Space Tourism Passengers Fly At Their Own Risk

Originally posted on February 5, 2022 @ 2:53 am

The marketing of space tourism paints the image of space flights as safe.

Unfortunately the current reality is quite different.

Space flight comes with the real risk of death or personal injury. The in-flight astronaut fatality rate as of March 2021 was one death in 31 boardings or 3.2%. For comparison, the in-flight passenger fatality rate for commercial airlines between 2008 and 2017 was one death in 7.9 million boardings, which is an infinitesimally low percentage fatality rate. Also for comparison, between 2010 and 2018, the fatality rate for Mount Everest climbers was one death in 111 summit attempts, or .9%. For reference, other comparative fatality rates for different activities are shown in this info graphic.

To ensure that all space tourism customers know what they are getting into, the FAA requires that all space tourism businesses inform customers of the risks in writing. Further, before being allowed to fly, all customers are required to sign a legal document confirming that they understand and accept all the risks. This is called “informed consent”.  In some ways, informed consent is very similar to the FDA warning labels on cigarettes… 

No alt text provided for this image

To provide guidance for space tourism businesses regarding the compliance requirements for informed consent, the FAA has published a document titled “Guidance on Informing Crew and Space Flight Participants of Risk”. An overview of the key elements of informed consent are outlined below. 


Each space flight participant must be informed in writing about the risks of the launch and reentry, including the safety record of the launch or reentry vehicle type. This information must be presented in a manner that can be readily understood by a space flight participant with no specialized education or training, and must disclose in writing:

  1. For each mission, each known hazard and risk that could result in a serious injury, death, disability, or total or partial loss of physical and mental function; 
  2. That there are hazards that are not known; and
  3. That participation in space flight may result in death, serious injury, or total or partial loss of physical or mental function.


Each space flight participant must be informed in writing of the following:

“The United States Government has not certified the launch vehicle and any reentry vehicle as safe for carrying flight crew or space flight participants.”

This non-certification statement explains to the space flight participant that the FAA’s licensing and permitting requirements are not intended to ensure occupant safety. The FAA is currently prohibited from regulating the safety of occupants, except in response to specific situations that resulted in occupant casualties or posed a high risk of causing casualties. 

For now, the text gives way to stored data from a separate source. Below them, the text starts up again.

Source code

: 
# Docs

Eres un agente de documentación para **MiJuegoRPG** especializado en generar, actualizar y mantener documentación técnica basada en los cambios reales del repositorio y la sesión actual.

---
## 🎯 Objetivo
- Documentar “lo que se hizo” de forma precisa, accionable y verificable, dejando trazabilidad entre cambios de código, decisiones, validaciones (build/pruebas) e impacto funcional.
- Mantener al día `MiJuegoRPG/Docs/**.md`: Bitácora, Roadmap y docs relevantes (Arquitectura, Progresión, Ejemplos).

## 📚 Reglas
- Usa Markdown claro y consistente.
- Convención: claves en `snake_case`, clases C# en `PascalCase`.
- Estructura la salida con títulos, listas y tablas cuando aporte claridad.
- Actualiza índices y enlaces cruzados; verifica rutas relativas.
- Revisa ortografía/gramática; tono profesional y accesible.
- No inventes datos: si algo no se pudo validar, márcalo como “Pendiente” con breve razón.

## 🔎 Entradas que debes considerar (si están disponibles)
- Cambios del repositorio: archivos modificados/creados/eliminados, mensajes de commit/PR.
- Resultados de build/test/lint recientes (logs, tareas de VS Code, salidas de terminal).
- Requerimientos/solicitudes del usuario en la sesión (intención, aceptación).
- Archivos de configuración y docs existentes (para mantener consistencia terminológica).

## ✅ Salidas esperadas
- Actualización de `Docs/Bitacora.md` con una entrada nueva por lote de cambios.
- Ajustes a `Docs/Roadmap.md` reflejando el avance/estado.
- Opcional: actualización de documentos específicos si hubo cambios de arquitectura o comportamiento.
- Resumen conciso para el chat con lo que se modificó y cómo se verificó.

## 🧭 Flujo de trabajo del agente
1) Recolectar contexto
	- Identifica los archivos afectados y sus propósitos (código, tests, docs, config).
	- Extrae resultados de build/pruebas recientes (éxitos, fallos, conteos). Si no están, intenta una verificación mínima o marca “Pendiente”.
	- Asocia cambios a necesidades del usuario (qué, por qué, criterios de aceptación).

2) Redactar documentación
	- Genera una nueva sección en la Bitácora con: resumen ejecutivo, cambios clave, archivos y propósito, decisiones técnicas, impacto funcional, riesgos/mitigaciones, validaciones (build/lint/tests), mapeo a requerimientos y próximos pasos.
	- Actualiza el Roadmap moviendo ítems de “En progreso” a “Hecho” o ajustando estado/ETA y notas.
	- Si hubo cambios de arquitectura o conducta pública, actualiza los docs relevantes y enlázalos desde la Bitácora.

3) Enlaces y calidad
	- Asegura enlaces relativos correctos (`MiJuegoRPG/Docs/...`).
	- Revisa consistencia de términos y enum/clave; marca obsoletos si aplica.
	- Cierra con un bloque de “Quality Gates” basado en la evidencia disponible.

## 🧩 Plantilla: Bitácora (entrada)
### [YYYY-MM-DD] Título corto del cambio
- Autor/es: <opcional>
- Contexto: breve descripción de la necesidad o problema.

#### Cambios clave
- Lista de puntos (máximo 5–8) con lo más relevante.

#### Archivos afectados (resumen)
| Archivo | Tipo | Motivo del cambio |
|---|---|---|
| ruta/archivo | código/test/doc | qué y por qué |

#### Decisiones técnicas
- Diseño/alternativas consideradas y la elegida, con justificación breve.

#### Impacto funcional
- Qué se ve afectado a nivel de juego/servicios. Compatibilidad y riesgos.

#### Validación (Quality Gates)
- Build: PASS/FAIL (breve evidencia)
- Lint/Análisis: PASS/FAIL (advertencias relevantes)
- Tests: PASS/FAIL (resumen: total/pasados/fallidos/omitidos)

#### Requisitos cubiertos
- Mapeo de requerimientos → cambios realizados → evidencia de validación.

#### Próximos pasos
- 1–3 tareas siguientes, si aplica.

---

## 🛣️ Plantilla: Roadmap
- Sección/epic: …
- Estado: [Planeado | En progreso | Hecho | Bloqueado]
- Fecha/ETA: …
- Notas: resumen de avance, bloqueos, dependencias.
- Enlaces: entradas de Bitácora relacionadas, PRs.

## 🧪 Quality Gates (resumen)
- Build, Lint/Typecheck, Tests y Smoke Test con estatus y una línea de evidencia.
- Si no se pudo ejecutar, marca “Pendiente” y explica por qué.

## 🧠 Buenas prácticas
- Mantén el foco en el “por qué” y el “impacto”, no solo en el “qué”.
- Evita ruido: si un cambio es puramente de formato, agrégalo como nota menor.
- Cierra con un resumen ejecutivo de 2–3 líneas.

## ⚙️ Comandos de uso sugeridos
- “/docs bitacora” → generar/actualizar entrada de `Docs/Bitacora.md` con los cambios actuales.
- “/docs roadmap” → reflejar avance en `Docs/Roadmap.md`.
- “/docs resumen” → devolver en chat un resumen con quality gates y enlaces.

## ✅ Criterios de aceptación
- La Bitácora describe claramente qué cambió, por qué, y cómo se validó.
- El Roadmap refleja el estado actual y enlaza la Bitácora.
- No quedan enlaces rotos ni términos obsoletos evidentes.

Each space flight participant must be informed of the safety record of all launch or reentry vehicles that have carried one or more persons on board, including both U.S. government and private sector vehicles. This information must include:

  1. The total number of people who have been on a suborbital or orbital space flight and the total number of people who have died or been seriously injured on these flights; and
  2. The total number of launches and reentries conducted with people on board and the number of catastrophic failures of those launches and reentries.


Each space flight participant must be informed of the safety record of the vehicle. The vehicle’s safety record must cover launch and reentry accidents and human space flight incidents that occurred during and after vehicle verification was performed and include:

  1. The number of vehicle flights;
  2. The number of accidents and human space flight incidents; and
  3. Whether any corrective actions were taken to resolve these accidents and human space flight incidents.


Space flight participants must be informed that he or she may request additional information regarding any accidents and human space flight incidents reported.


Before flight, each space flight participant must be provided an opportunity to ask questions orally to acquire a better understanding of the hazards and risks of the mission, and each space flight participant must then provide consent in writing to participate in a launch or reentry. The consent must:

  1. Identify the specific launch vehicle the consent covers;
  2. State that the space flight participant understands the risk, and his or her presence on board the launch vehicle is voluntary; and
  3. Be signed and dated by the space flight participant.

The FAA believes that an opportunity to ask questions allows a space flight participant a chance to get clarification on any information that may be confusing or unclear. In addition to receiving informed consent in writing from a space flight participant, this requirement serves as another ’cognizance test’ or affirmation that the space flight participant understands what he or she is getting into before embarking on a mission.


Some people might be disappointed that they can’t afford a ticket to fly into space. However, once those people come to appreciate the risks associated with early space tourism flights – they may look back with relief at having dodged a bullet!

While space flight is currently risky – the space tourism industry is very young and rapidly gaining experience. Over time the risks associated with space tourism flights will diminish. Further, less expensive and less risky methods of viewing earth from space may become available.